Part 1 of the work contains a series of tables which form a consolidated table of destinations made up of all the individual consolidations contained in Part 2. These tables allow users to trace the destination of an enactment where only that repealed enactment is known.

Each destination table shows (in two or three columns according to the information available) the enactments repealed or revoked by the consolidation Act (or group of consolidation Acts) concerned and the provisions of the consolidating/re-write Act or Acts replacing those enactments. The tables also cover enactments which are not repealed or revoked (being required for other purposes) but, as happens frequently, are partly or wholly reproduced in a consolidation Act in order to effect a proper consolidation.

**What is needed**
In the passage on destination tables, how many columns does each destination table use?

**Given information**

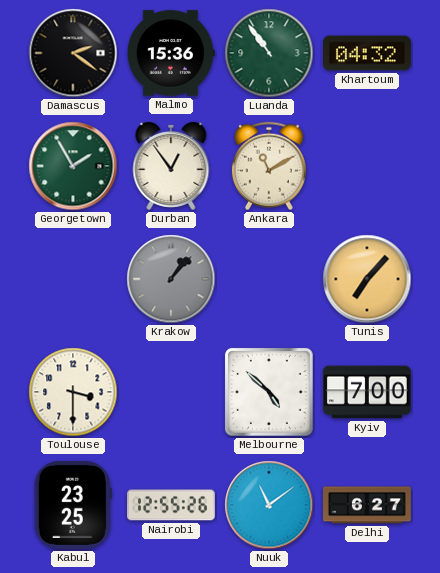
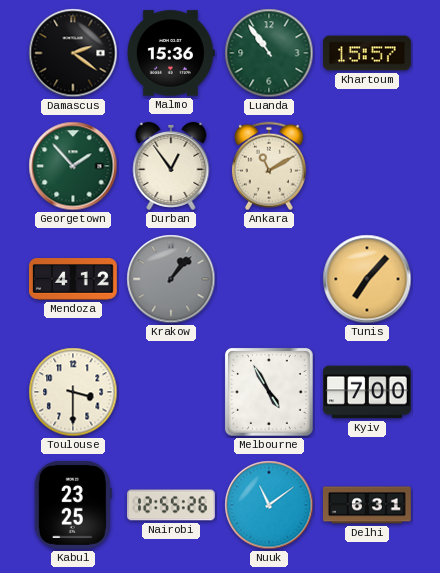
Khartoum: 04:32 -> 15:57
Georgetown: 1:55 -> 1:53
Mendoza: none -> 4:12
Melbourne: 4:52 -> 4:55
Delhi: 6:27 -> 6:31
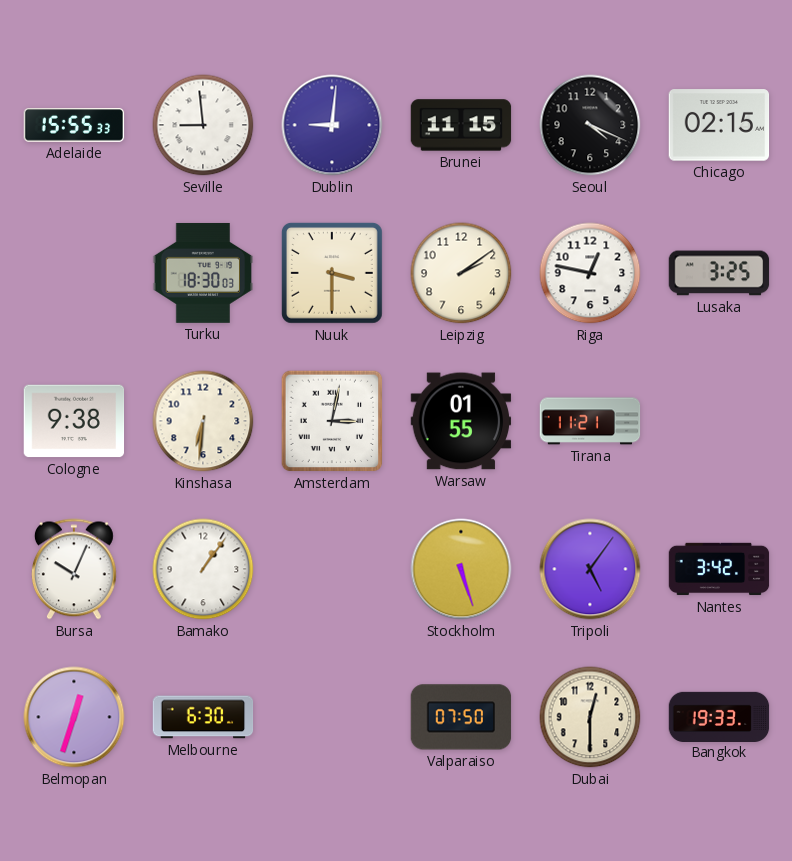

**Written solution**
Two or three columns, according to the information available.